Every two or three years, I feel an uncontrollable reflex to do something new – something big. I’ve driven 32 hours to move from Florida to California, moved to a completely new country and changed jobs several times. I feel most purposeful when I’m moving, pursuing change and taking on new challenges.
My partner feels most purposeful in staying, remaining. Where I feel inspired by stories of people who take big leaps of faith into the unknown, he’s inspired by stories of people who stay, hold their ground and see every endeavour through to the end. Within the context of any committed relationship, each person likely has a different relationship to change. What’s yours? What about your partner? If you don’t know, take some time to reflect and discuss it together this week.
A couple models you can use to help articulate your feelings about change are the Kubler-Ross Change Curve and the Rogers’ Technology Adoption Curve. According to Dr. Elisabeth Kubler-Ross, there are four states of change that typically generate different reactions.
Stage one introduces a challenge to the status quo and can be met with shock and denial
As the reality of the change sets in, people move into stage two, called the disruption stage, and can respond in fear or anger
Stage three is marked by acceptance and exploration of the potentially positive implications of change
Stage four is a rebuilding phase where the change is fully embraced
The emotional reactions you have to each phase of the change curve and how long you stay in each stage would be influenced by how much you individually like or pursue change. This idea is shown in Rogers’ technology adoption curve, originally created to describe customers’ reactions to new products, but can be used more widely to show a person’s general penchant for change. In this model, there are five types of people:
Innovators
Early Adopters
Early Majority
Late Majority
Laggards
You can read more about Rogers’ model here. Even with our general dispositions toward change, it’s worth noting that we all probably respond differently in different seasons of life and may react differently depending on if we pursued the change ourselves or had a change thrust upon us. For example, being surprised by grief or loss is a type of change, and I certainly respond differently to loss than a move or a new job that I chose.

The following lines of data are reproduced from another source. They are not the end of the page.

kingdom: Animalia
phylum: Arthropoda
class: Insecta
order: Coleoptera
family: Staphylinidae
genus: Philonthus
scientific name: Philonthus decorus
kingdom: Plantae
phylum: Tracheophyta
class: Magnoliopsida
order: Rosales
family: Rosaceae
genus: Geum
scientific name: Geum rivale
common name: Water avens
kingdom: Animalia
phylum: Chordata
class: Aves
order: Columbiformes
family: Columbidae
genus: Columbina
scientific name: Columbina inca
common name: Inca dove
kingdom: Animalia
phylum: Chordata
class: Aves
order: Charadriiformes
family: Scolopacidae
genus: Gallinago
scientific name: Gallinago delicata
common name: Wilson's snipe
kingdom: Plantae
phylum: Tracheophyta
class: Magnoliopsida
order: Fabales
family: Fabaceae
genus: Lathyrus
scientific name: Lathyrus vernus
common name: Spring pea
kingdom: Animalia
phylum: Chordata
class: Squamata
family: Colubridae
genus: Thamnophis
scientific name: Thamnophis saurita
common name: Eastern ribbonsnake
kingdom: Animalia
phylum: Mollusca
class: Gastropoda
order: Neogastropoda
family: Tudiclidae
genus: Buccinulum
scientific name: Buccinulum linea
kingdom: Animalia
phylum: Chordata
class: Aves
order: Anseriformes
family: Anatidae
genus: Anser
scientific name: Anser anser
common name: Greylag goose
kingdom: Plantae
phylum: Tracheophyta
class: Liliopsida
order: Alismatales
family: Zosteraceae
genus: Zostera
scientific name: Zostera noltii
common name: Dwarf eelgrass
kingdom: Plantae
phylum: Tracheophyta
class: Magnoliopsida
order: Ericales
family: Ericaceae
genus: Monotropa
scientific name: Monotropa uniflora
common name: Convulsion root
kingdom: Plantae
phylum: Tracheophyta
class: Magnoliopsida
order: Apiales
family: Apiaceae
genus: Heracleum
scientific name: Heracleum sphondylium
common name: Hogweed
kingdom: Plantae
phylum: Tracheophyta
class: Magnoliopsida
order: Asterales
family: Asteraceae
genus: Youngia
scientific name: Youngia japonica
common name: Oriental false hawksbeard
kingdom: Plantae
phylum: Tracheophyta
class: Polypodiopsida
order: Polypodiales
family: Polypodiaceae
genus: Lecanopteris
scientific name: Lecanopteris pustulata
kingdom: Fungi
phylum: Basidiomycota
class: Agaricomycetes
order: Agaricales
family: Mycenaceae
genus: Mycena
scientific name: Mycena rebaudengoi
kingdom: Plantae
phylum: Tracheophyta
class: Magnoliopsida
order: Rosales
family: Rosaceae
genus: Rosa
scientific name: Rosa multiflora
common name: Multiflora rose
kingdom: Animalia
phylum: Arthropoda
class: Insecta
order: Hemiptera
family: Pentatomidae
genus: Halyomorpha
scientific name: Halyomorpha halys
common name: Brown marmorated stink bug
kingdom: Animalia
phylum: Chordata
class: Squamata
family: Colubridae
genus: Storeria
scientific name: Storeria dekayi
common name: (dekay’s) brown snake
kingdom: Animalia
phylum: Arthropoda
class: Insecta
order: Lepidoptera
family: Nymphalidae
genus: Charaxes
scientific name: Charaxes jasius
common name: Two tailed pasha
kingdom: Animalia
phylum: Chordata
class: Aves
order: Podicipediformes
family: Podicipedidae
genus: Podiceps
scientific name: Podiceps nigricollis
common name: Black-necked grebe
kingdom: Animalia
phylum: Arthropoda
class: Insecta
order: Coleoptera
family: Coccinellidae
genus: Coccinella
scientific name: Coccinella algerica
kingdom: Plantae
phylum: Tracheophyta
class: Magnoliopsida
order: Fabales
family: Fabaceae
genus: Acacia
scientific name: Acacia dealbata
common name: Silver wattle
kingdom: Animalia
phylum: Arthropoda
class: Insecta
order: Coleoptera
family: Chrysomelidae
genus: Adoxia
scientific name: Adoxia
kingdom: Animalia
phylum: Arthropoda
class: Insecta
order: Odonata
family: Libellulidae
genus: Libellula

Last week, we introduced this new series called Changing Tides. As you’ve put work into your relationships, you might feel things changing. We hope it’s for the better. We also know even positive change can be scary and take time to adjust to as the status quo of your relationship is challenged. Be patient with each other. No matter where we are on the scale of change adoption, none of us handles it perfectly! Enjoy the opportunity to learn something new as you discover how you both respond to Changing Tides.